++++ Source data

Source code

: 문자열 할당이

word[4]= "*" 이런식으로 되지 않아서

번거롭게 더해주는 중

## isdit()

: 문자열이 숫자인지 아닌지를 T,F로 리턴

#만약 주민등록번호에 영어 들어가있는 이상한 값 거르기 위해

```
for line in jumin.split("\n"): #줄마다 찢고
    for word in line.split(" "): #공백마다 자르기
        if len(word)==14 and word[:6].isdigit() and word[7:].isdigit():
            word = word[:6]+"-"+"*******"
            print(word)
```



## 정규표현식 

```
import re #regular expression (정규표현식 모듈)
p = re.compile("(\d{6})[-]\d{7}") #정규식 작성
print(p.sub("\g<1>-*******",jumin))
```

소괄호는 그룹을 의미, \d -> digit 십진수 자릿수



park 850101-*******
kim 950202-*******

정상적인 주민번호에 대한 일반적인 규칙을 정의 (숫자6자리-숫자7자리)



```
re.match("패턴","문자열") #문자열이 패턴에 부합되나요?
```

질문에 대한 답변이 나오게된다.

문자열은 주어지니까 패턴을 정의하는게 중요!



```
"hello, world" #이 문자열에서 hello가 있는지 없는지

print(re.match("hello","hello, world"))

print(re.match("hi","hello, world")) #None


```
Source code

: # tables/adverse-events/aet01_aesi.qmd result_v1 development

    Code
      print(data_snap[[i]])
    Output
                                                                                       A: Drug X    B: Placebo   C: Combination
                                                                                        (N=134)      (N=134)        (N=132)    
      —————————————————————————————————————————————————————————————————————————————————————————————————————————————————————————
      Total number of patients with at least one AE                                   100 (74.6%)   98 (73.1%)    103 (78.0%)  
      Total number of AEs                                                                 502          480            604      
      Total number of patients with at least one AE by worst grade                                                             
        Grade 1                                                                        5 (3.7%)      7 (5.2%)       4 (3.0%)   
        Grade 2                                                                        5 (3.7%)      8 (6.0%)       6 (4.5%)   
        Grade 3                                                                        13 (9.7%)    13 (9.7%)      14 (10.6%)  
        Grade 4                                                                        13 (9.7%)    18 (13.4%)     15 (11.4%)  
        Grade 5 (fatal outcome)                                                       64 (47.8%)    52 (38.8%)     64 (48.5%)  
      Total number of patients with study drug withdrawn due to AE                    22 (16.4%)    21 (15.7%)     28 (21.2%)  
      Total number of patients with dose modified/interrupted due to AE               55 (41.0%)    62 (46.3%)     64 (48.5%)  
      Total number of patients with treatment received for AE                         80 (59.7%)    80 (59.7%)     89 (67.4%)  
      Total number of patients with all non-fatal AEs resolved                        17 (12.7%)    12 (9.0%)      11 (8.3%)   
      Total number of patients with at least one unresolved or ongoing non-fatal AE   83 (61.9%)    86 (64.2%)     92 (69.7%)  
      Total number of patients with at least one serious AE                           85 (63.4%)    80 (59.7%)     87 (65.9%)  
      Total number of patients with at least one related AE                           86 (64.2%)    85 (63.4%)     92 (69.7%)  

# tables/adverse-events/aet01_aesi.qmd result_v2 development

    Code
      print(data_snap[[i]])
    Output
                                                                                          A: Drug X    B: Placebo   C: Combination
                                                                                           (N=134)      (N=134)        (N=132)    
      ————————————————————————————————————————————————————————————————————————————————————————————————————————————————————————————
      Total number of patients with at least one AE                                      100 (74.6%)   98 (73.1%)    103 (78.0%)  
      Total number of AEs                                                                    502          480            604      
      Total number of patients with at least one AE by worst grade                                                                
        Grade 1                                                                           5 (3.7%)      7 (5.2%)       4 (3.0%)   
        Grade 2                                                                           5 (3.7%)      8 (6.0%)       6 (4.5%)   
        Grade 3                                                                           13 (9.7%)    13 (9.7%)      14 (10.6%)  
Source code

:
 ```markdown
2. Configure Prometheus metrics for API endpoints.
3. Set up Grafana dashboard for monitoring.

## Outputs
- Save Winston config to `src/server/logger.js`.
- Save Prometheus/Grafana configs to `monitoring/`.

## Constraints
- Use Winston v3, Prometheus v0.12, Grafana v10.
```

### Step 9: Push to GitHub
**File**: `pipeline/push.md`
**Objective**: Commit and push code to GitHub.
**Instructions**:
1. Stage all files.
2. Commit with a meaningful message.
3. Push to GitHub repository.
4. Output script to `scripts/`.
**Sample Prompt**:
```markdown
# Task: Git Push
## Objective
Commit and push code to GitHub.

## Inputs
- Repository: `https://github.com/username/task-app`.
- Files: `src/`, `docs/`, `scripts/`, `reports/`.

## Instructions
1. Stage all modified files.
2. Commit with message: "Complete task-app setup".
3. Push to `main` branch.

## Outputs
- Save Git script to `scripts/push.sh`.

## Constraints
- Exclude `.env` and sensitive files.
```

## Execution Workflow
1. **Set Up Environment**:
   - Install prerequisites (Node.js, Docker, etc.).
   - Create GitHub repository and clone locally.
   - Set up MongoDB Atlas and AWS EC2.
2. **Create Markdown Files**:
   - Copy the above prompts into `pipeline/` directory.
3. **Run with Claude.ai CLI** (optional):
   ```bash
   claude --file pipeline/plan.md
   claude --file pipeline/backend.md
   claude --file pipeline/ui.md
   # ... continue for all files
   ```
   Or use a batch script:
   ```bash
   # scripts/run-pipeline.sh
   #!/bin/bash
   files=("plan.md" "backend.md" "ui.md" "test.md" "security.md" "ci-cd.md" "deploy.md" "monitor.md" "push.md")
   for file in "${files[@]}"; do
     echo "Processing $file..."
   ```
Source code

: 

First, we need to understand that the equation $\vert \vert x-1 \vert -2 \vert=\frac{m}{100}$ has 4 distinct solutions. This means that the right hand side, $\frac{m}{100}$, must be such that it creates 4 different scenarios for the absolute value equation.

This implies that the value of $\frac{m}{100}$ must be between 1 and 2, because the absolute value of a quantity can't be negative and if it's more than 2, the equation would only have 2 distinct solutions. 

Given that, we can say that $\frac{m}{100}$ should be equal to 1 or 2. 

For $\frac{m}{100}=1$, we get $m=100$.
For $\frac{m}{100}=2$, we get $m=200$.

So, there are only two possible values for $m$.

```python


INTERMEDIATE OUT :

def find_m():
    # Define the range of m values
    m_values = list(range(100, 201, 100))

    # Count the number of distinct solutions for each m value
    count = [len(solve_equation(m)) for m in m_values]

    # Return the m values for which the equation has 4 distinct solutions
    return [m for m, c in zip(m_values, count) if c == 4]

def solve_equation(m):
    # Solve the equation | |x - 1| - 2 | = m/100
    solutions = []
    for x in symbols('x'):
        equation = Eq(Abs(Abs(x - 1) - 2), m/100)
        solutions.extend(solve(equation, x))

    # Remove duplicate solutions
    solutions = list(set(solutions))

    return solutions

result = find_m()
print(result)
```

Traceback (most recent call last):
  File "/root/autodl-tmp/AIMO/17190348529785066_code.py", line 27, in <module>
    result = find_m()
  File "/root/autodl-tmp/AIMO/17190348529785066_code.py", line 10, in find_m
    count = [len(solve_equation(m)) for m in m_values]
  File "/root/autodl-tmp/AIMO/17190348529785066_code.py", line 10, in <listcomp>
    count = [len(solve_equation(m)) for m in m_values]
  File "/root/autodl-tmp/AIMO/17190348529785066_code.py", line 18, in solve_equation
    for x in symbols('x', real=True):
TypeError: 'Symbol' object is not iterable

++++++++

**The problem**
I need every line from the material that contains the word "match".

**Answer space**
re.match("패턴","문자열") #문자열이 패턴에 부합되나요?
print(re.match("hello","hello, world"))
print(re.match("hi","hello, world")) #None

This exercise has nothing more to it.